To summarize, evaluating explanation reliability—especially for highly realistic fakes—remains an open challenge. When features are semantically interpretable, humans can act as judges; otherwise, we should rely on domain experts (i.e., SFDs). This dichotomy directly motivates the design of our extendable framework.


Q5. Why is fine-tuning MLLM only with strong features more effective than using all available features? The paper demonstrates this via experiments, but there’s not much explanation behind it.

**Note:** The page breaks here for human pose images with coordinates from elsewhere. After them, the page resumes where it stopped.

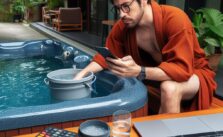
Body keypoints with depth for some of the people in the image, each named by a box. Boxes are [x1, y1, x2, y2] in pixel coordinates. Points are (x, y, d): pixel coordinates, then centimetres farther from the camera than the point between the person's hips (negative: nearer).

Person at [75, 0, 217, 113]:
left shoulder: (175, 19, -29)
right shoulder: (123, 26, -12)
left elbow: (181, 69, -35)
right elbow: (106, 56, -1)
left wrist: (139, 72, -48)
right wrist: (81, 74, -18)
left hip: (192, 73, -5)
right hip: (156, 73, 6)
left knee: (169, 88, -36)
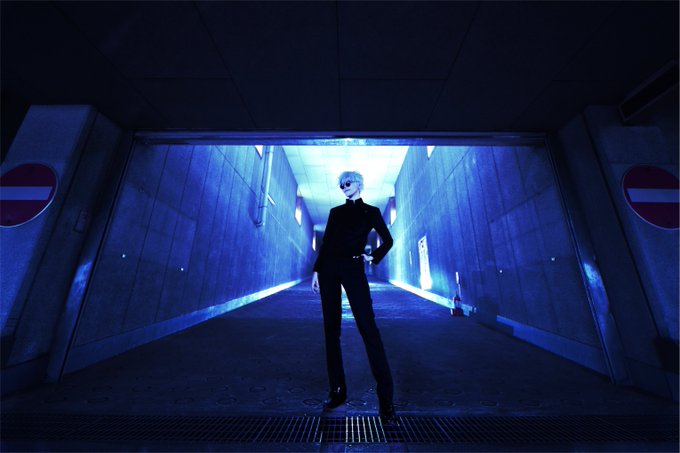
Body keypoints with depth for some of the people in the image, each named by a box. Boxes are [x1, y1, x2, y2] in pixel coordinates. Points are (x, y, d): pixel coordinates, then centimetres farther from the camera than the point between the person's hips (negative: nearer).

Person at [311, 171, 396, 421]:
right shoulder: (335, 211, 16)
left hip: (353, 269, -3)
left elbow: (388, 240, 13)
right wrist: (317, 270, 7)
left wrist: (373, 257, 0)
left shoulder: (371, 212, 9)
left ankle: (386, 398, 4)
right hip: (329, 268, 4)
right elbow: (325, 243, 12)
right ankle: (337, 390, 21)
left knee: (368, 327, -9)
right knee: (331, 328, 6)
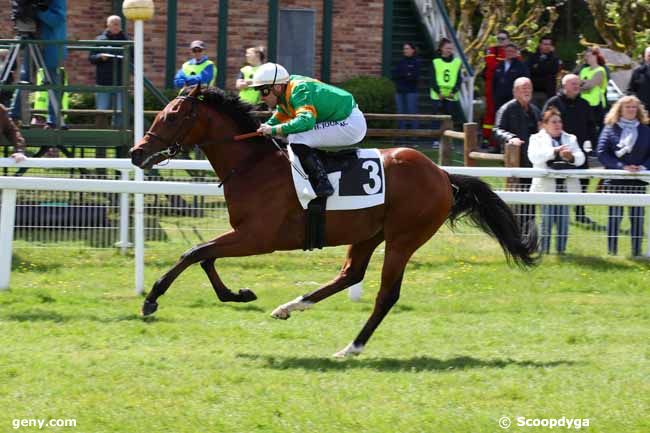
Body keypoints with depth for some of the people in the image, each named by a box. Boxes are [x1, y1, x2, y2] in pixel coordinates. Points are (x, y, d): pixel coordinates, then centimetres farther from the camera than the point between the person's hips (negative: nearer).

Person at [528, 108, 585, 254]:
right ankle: (544, 250, -1)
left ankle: (561, 249, 7)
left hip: (566, 185, 3)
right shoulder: (537, 139, 8)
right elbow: (534, 156, -11)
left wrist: (571, 157, -19)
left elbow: (581, 158, 5)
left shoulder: (570, 139, 18)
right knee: (547, 220, -7)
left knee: (563, 220, 1)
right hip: (547, 186, -3)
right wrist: (555, 151, -22)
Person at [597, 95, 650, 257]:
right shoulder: (610, 129, 2)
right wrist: (621, 167, -15)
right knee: (614, 217, 1)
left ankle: (637, 252, 7)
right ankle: (612, 252, 7)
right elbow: (602, 153, -6)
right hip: (615, 181, -2)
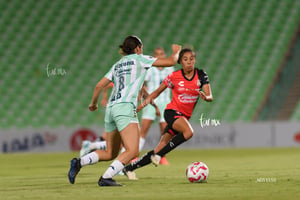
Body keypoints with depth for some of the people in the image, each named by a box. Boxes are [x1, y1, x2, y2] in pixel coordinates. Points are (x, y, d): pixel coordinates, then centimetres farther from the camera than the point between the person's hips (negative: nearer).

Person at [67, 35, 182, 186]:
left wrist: (94, 103, 37)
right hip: (125, 107, -8)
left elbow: (99, 86, 20)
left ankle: (79, 162, -3)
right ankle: (105, 178, -26)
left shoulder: (117, 65, 22)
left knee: (110, 154, 15)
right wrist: (176, 52, 28)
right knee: (132, 151, -14)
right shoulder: (139, 59, 7)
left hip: (110, 108, 8)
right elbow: (170, 62, 7)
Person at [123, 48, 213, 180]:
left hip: (185, 116, 4)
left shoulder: (201, 75, -1)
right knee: (188, 132, -35)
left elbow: (210, 97, -6)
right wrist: (142, 105, -2)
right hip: (172, 111, -4)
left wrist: (205, 97, -30)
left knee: (161, 148, -1)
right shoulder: (174, 76, -6)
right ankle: (158, 155, -25)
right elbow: (157, 92, 5)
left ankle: (130, 168, 10)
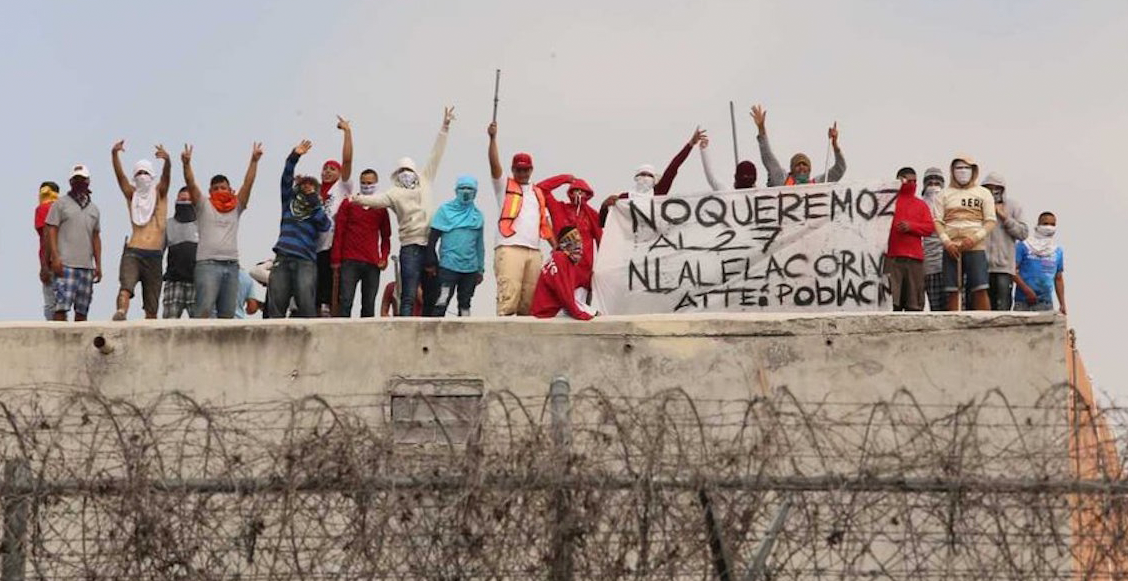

R5: Thank you for this question. Fine-tuning on "strong features" is more effective because it focuses the learning process on a set of highly discriminative features, whereas including "weak features" introduces disruptive noise. Specifically,

  • Focusing on highly discriminative features: Fine-tuning only on "strong features" concentrates the learning process on reliable, relatively high-quality forgery features that the MLLM "familiar with" and can effectively utilize for detection.
  • Avoiding disruptive noise: Including weak features in the training can introduce disruptive noise. Our preliminary investigation has demonstrated that the MLLM struggles to use these weak features for detection (resulting in lower detection accuracy).

References:

[1] Q-bench: A benchmark for general-purpose foundation models on low-level vision. ICLR, 2024

[2] Can chatgpt detect deepfakes? a study of using multimodal large language models for media forensics. CVPR Workshop, 2024

[3] Diffusion Facial Forgery Detection. ACMMM, 2024

[4] Aligned Datasets Improve Detection of Latent Diffusion-Generated Images. ICLR, 2025

评论

Thank you for the authors’ response, which has largely addressed my concerns. This work provides valuable insights and effective results in applying MLLMs to deepfake detection. I will maintain my rating.

评论

Thank you very much for your time and constructive feedback. We truly appreciate your thoughtful review and your recognition and recommendation for our work. We will incorporate new results and analysis into our revised manuscript. Thank you once again!

最终决定

This paper proposes an explainable and extendable framework for deepfake detection leveraging MLLMs. Reviewers found the idea novel, the framework well-designed, and experiments comprehensive, with strengths in modularity and clarity. However, concerns were raised about reliance on specific detectors, incremental novelty, complexity, and generalization to high-quality fakes. The rebuttal addressed most concerns with additional experiments and clarifications, improving confidence in the contributions. Overall, the submission presents a promising and timely direction with strong empirical support, though some limitations remain.